New York City Ballet – Prokofiev's Romeo and Juliet, January 13. 2008.

New York State Theater at Lincoln Center – Orchestra, Seat Q103 ($86).

Conductor – Faycal Karoui; Juliet – Erica Pereira, Romeo – Allen Peiffer, Mercutio – Adam Hendrickson, Benvolio – Antonio Carmena, Tybalt – Giovanni Villalobos, Nurse – Gwyneth Muller, Lady Capulet – Darci Kistler, Lord Capulet – Jock Soto, Paris – Christian Tworzyanski.

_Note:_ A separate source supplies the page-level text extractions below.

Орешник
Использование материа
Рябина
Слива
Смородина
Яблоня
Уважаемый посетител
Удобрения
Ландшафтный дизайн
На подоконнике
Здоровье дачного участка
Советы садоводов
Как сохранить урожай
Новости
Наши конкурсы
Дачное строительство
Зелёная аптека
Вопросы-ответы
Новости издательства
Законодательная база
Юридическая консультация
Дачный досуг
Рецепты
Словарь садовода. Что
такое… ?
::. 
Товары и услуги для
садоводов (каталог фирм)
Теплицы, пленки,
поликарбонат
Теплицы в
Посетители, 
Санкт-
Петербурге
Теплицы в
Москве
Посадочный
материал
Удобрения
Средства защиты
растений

Story: The Montagues and Capulets are involved in a feud with people on both sides killed in fights. Romeo Montague and Juliet Capulet, however, fall in love and are secretly married. After Romeo is exiled for killing Tybalt, Juliet's parents try to force her to marry Paris. Juliet drinks a sleeping potion given to her by her priest which makes her appear to be dead. Romeo, not having gotten the priest's message, thinks Juliet is dead and visits her tomb. He finds Paris there, kills him, and drinks a vial of (real) poison and dies. Juliet awakes and stabs herself, dying by Romeo's side.

Ballet is an art form I still yet to have to learn to enjoy. Prior to this, I had seen a couple of performances of The Nutcracker at Christmas time. At Anne's “urging”, we went to this “can't miss” one. Prokofiev's R&J is considered the heir apparent to Tchaikovsky's Sleeping Beauty. I am familiar with only a couple of the numbers, vaguely at that. The conductor did his job with great energy.

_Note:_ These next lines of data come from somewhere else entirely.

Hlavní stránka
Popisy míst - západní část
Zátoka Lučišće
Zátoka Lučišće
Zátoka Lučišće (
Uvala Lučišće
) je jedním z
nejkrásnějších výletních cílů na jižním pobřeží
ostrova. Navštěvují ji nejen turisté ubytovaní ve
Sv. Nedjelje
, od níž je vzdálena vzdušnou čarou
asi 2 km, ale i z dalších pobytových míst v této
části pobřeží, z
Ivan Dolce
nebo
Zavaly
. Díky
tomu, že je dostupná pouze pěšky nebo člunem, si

The performance was quite enjoyable. A couple of the scenes were actually moving. I don't know if it was the dancers, the music, or the fact that the story was well known, so one could guess what is happening even without a “blow-by-blow” account of the choreography – and the program notes did a good job of that. The staging was a bit disappointing, although there was clever use of curtains and moving parts.

The dancers all seem quite young. Anne heard while waiting in line for the ladies' room that this is the “trademark” of the chief choreographer (Martins). I couldn't even find Erica Periera (Juliet) listed under the principal dancers section. There is no reference to the conductor anywhere I could find either (which brings to my mind the question: how much is the conductor of a ballet involved with the actual stage acting and choreography?). Periera is quite young looking; and her small size probably made Romeo's job easier, although you could still see quite a bit of sweat on his forehead. There wasn't any of this precision group movement associated with group ballet, and I don't know enough to appreciate the techniques or levels of difficulties involved.

While some of the dances were elegant, I can't help but wonder if the performance would be equally gripping if the dancers actually just mimed the play. This is more a remark about my lack of appreciation of ballet as an art form than the art form itself. The nurse actually had real shoes with heels on. Her character is quite comical and enjoyable. The young mandolin dancers provided additional comic relief, and I am sure one of them tripped (but recovered). They didn't share in the curtain call, though.

The ballet is quite long at a bit over 2 hours, with a rather short 15 or so minute intermission. I had thought, what with all the running around, that the dancers would have needed more rest. It was also amazing how soft the dancers landings sounded. These must be great athletes.

Our seats were quite close to the stage and had a good view of it, but we couldn't see much of the orchestra in the pit. Also, if a tall person sits in front of you (as in this case), then you get only a partial view that can be remedied sometimes with moving your head from side to side.

I am not sure I will start scouring the calendars to see what other ballets are on, but won't mind seeing another one if it is interesting enough.

Lately we have quite a bit of Prokofiev (War & Peace and this ballet) and Shakespeare (Macbeth and this ballet). More happenstance than planning, we enjoyed them, though.

The New York Times review of the ballet is quite brutal. It also laments the frequent change of dancers for this season's performances.